After using the Internet-connected device for two months, Aanya, 16, started to worry that the Echo was eavesdropping on conversations in her Issaquah, Washington, living room. So she unplugged the device and hid it in a place that her mother, Anjana Agarwal, still hasn't been able to find.


"I guess there is a difference between deciding to share something and having something captured by something that you don't know when it's listening," Agarwal said of her daughter's misgivings.


The Echo, a $180 cylindrical device that began general shipping in July after months of public testing, is the latest advance in voice-recognition technology that's enabling machines to record snippets of conversation that are analyzed and stored by companies promising to make their customers' lives better.


Other increasingly popular forms of voice-recognition services include Apple's Siri assistant on mobile devices, Microsoft's Cortana and the "OK Google" feature for speaking to Google's search engine. Spoken commands can also be used to find something to watch on some TVs, and an upcoming Barbie doll will include an Internet-connected microphone to hear what's being said.


These innovations will confront people with a choice pitting convenience against privacy as they decide whether to open another digital peephole into their lives for a growing number of devices equipped with Internet-connected microphones and cameras.


The phenomenon, dubbed the "Internet of Things," promises to usher in an era of automated homes outfitted with locks, lights, thermostats, entertainment systems and servants such as the Echo that respond to spoken words.


It's also raising the specter of Internet-connected microphones being secretly used as a wiretap, either by a company providing a digital service, government officials with court orders or intruders that seize control of the equipment.


"We are on the trajectory of a future filled with voice-assisted apps and voice-assisted devices," Forrester Research analyst Fatemeh Khatibloo says. "This is going to require finding the fine balance between creating a really great user experience and something that's creepy."

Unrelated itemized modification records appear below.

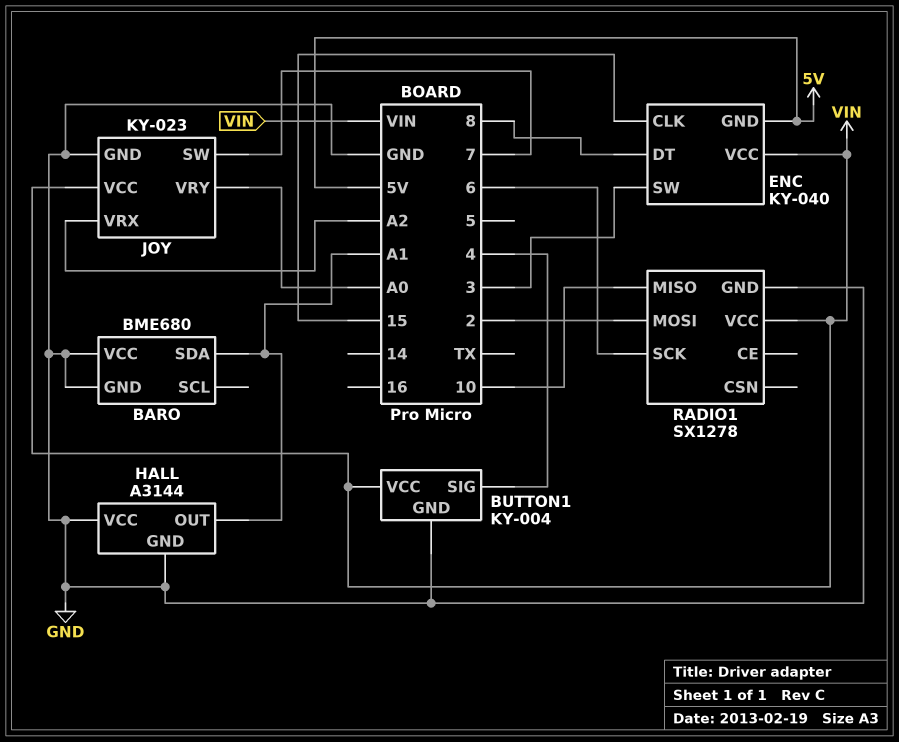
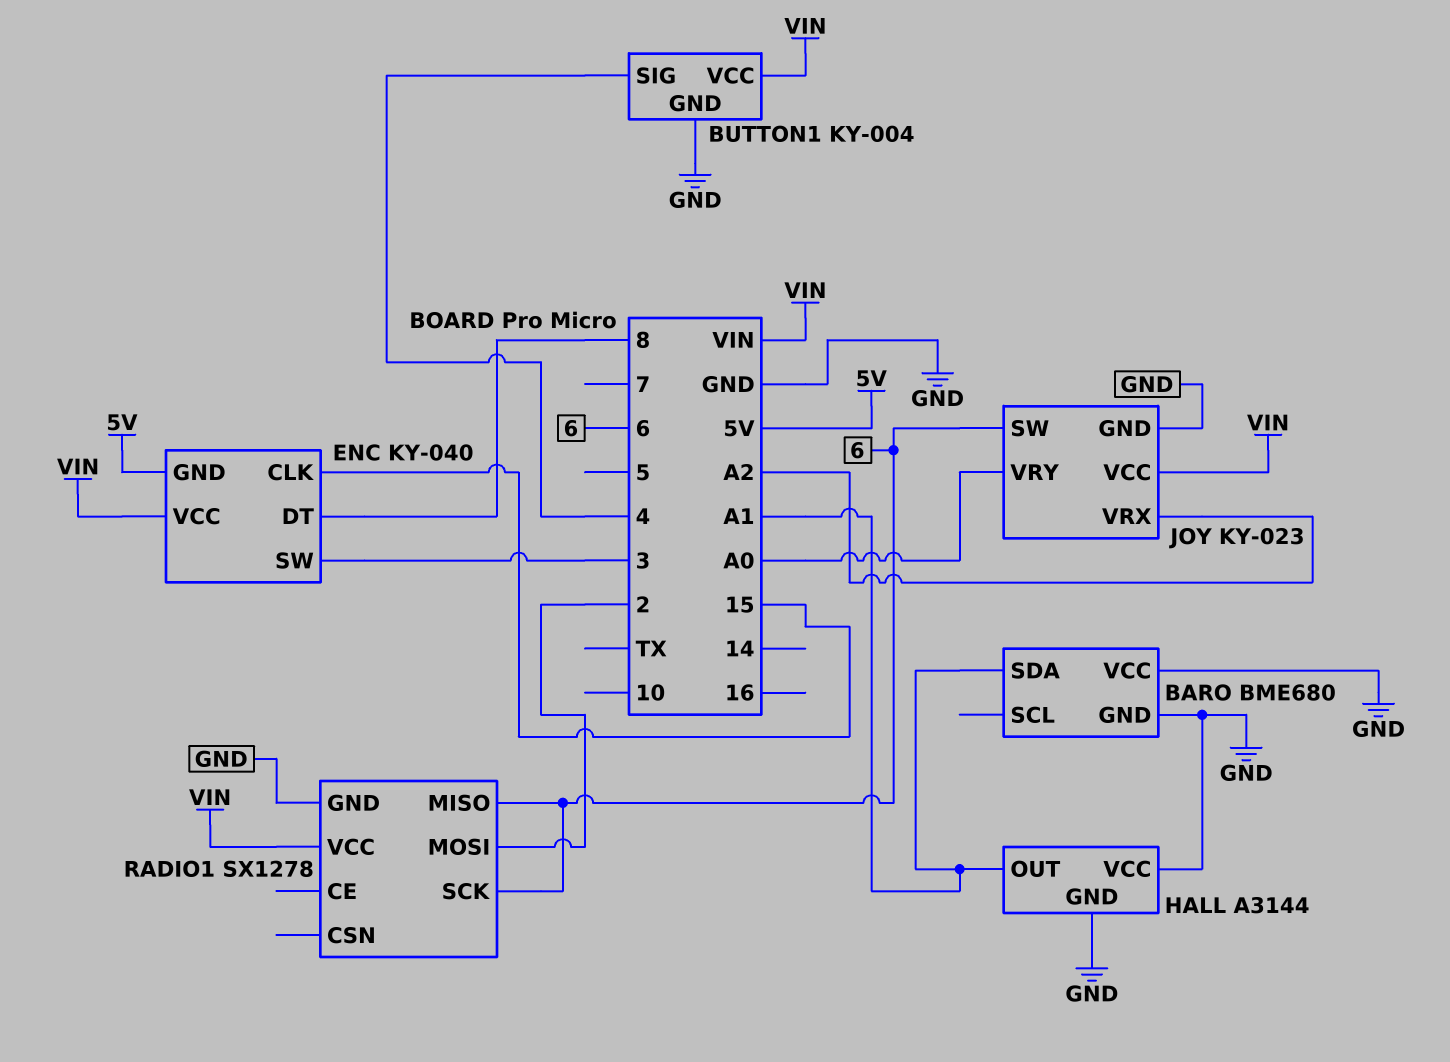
JOY pin SW: 7 -> 6
RADIO1 pin MISO: 10 -> 6

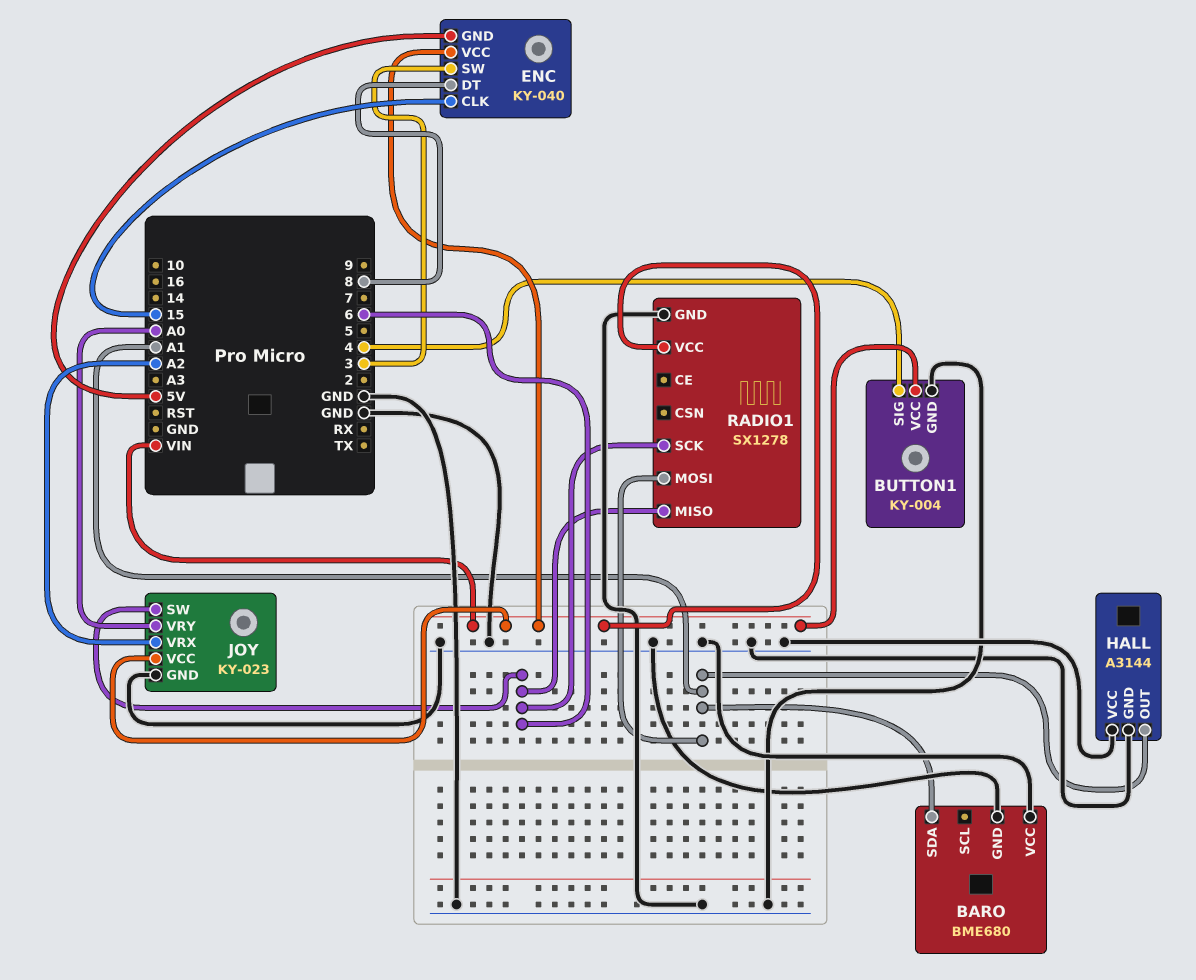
RADIO1 pin MOSI: 2 -> A1

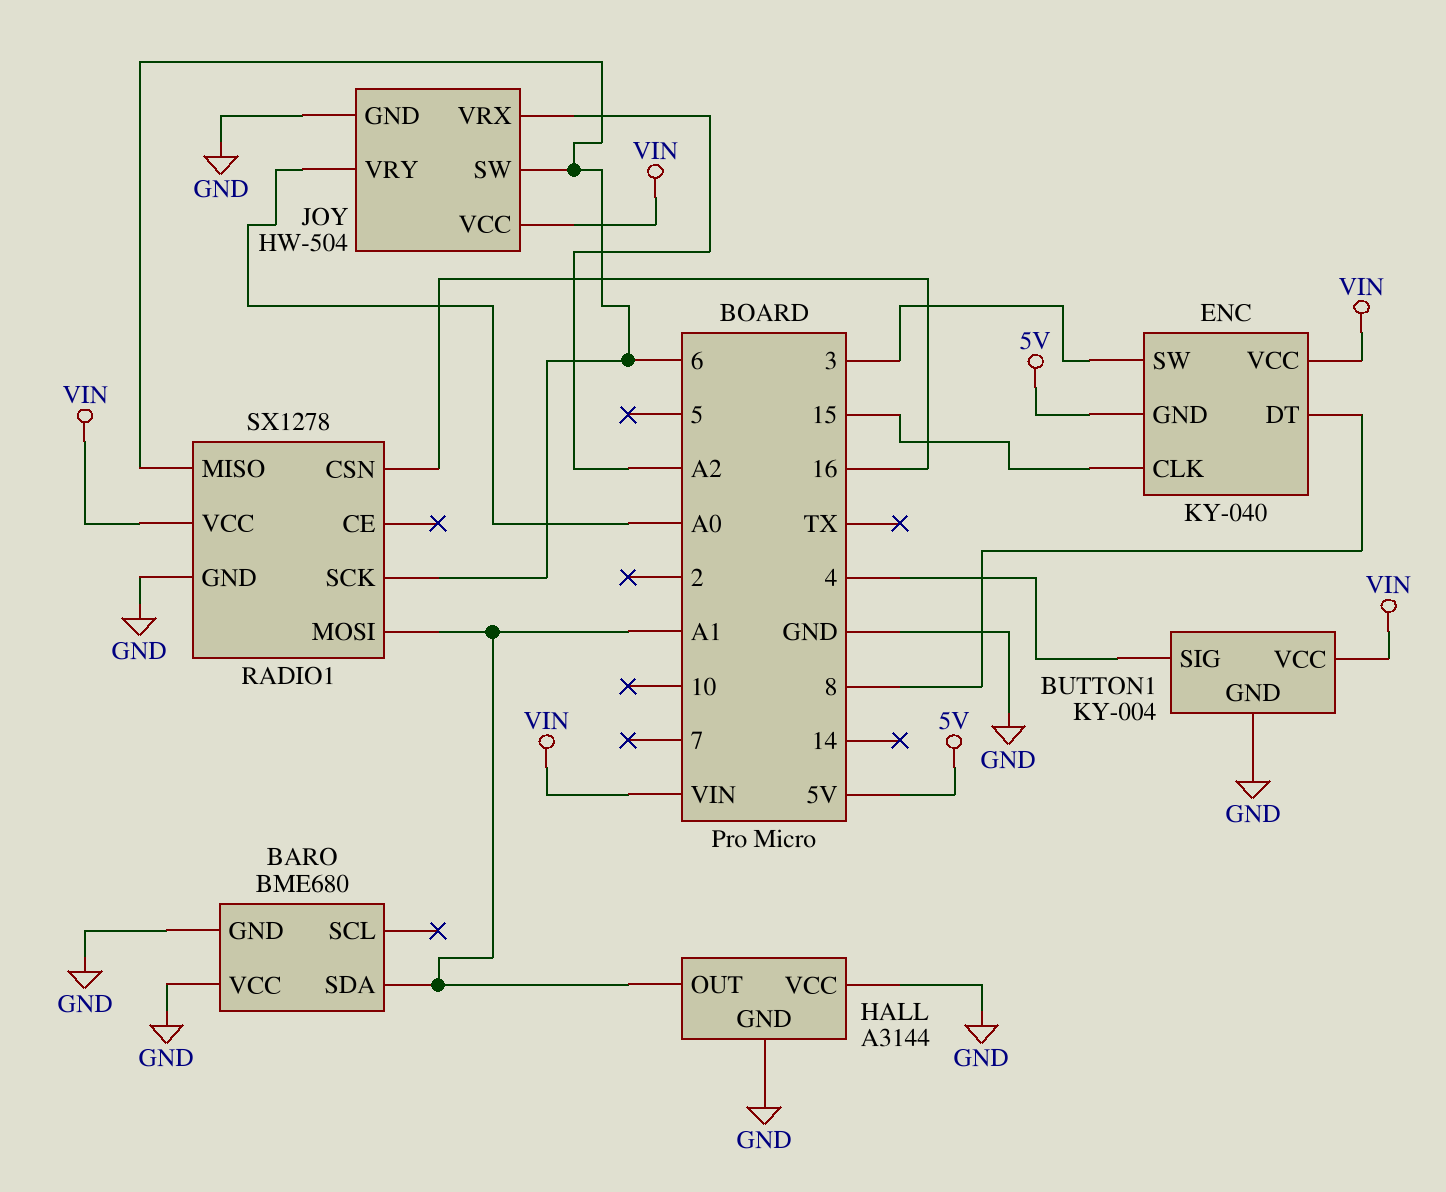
JOY: KY-023 -> HW-504
RADIO1 pin CSN: none -> 16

Fears about Internet surveillance have heightened during the past two years as former National Security Agency contractor Edward Snowden released documents revealing that the U.S. government's terrorist-fighting programs have included mining personal information collected by a variety of technology companies.


The Electronic Privacy Information Center, a watchdog group, wants the Federal Trade Commission to set security standards and strict limitations on the storage and use of personal information collected through Internet-connected microphones and cameras.


"We think it's misleading to only present the potential conveniences of this technology without also presenting the huge number of possible drawbacks," said Julia Horwitz, director of the center's privacy project.


The FTC believes companies selling Internet-connected devices and apps should collect as little personal data as possible and quickly delete it once the information has served its purpose, said Kristen Anderson, an attorney with the commission's division of privacy and identity protection.


Amazon.com says Echo users don't need to worry about the device eavesdropping on them. As a safeguard, according to Amazon, the device's microphone is programmed to come on only after it's activated with the press of a button or the use of a certain word, such as Alexa, the name of the software that powers the Echo.


A blue light on the Echo also comes on when it's recording and remains illuminated when it's listening. Users can also select a sound to alert them when the Echo is recording. Amazon also allows users to review the recordings made by the Echo and delete any or all of them, although the Seattle company warns the device might not work as well without access to the audio history.


The Echo so far is getting mostly glowing reviews. It has received a five-star or four-star rating from about 90 percent of the roughly 23,000 reviews posted on Amazon.com.